J.K. Rowling’s Harry Potter series might have dominated YA fantasy when it was first published, but there was another series of books that was received an equal amount of critical acclaim: Philip Pullman’s His Dark Materials trilogy. Ever since the last installment hit bookstores in 2000, Pullman has spoken about a “companion” novel to the trilogy, which he called The Book of Dust. Today, he announced that The Book of Dust isn’t one book; it’s three, and the first installment will hit bookstores on October 19th.
Pullman’s 1995 novel The Golden Compass was the first installment of the trilogy, and introduced readers to a young girl named Lyra Belacqua, who lives in an alternate world ruled by a theocracy called the Magisterium. After Lyra’s friends are kidnapped, she sets off to the arctic to rescue them, and discovers a sinister plot by the Magisterium that is linked to a mysterious particle known as Dust, which her uncle has been studying in secret.
Pullman first announced ‘The Book of Dust’ in 2003
A film based on Compass earned mediocre reviews in 2007, and in 2015 the BBC announced an eight-part television series based on the trilogy. The Subtle Knife and The Amber Spyglass rounded out the series, and Pullman wrote several additional stories that tied into the universe in the years after. In 2003, the author first announced that he was working on The Book of Dust, and he’s offered sporadic updates in the years since.
In an interview with NPR, Pullman noted that the first installment of The Book of Dust trilogy will be set prior to the events of The Golden Compass, when Lyra is an infant, while the second and third installments will take place a decade after the events of The Amber Spyglass. “It doesn’t stand before or after His Dark Materials, but beside it,” Pullman explained. “It’s a different story, but there are settings that readers of His Dark Materials will recognize and characters they’ve met before.” The trilogy will tell the larger story of struggle between the Magisterium and “those who believe thought and speech should be free.”
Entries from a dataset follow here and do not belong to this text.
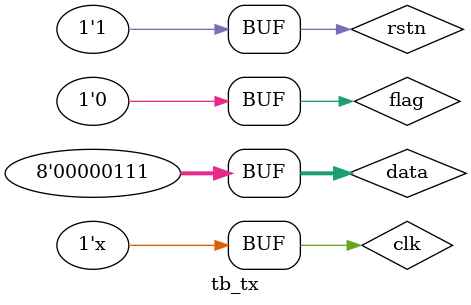
<source format=v>
`timescale 1ns/1ns
module tb_tx();

reg    clk,rstn,flag;
reg    [7:0]   data;
wire tx;

initial
begin
    clk = 1'b1;
    rstn <= 1'b0;
    #20
    rstn <= 1'b1;
end

initial begin
        data <= 8'b0;
        flag <= 1'b0;
        #200
        //发送数据0
        data <= 8'd0;
        flag <= 1'b1;
        #20
        flag <= 1'b0;
//每发送1bit数据需要5208个时钟周期，一帧数据为10bit
//所以需要数据延时(5208*20*10)后再产生下一个数据
        #(5208*20*10);
        //发送数据1
        data <= 8'd1;
        flag <= 1'b1;
        #20
        flag <= 1'b0;
        #(5208*20*10);
        //发送数据2
        data <= 8'd2;
        flag <= 1'b1;
        #20
        flag <= 1'b0;
        #(5208*20*10);
        //发送数据3
        data <= 8'd3;
        flag <= 1'b1;
        #20
        flag <= 1'b0;
        #(5208*20*10);
        //发送数据4
        data <= 8'd4;
        flag <= 1'b1;
        #20
        flag <= 1'b0;
        #(5208*20*10);
        //发送数据5
        data <= 8'd5;
        flag <= 1'b1;
        #20
        flag <= 1'b0;
        #(5208*20*10);
        //发送数据6
        data <= 8'd6;
        flag <= 1'b1;
        #20
        flag <= 1'b0;
        #(5208*20*10);
        //发送数据7
        data <= 8'd7;
        flag <= 1'b1;
        #20
        flag <= 1'b0;
end

always#10 clk = ~clk;

tx
#(  .MAX_CNT(5208))
tx_2
(
    .clk(clk),
    .rstn(rstn),
    .data(data),
    .flag(flag),
	.tx(tx)
);

endmodule
</source>
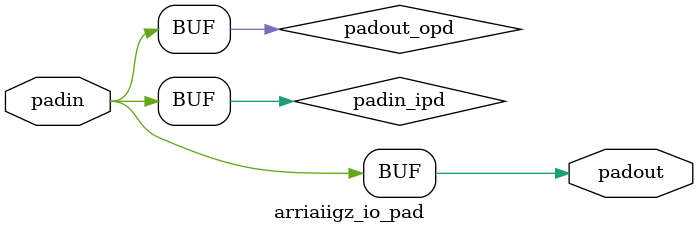
<source format=v>
module arriaiigz_io_pad ( 
		      padin, 
                      padout
	            );
parameter lpm_type = "arriaiigz_io_pad";
input padin; 
output padout;
wire padin_ipd;
wire padout_opd;
buf padin_buf  (padin_ipd,padin);
assign padout_opd = padin_ipd;
buf padout_buf (padout, padout_opd);
endmodule
</source>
The trilogy will explore the nature of dust
Pullman noted that he wanted to use the trilogy to explore the nature of Dust, which in the world of the books is essentially responsible for consciousness, and viewed by the Magisterium as the source of original sin. “That's what I really wanted to explore in this new work," he told NPR. "More about the nature of Dust, and consciousness, and what it means to be a human being."
Today’s announcement didn’t reveal the titles for the individual installments of the trilogy, and it’s not clear when the second or third installments will be released. Despite that, this is a long-overdue treat for fans of His Dark Materials.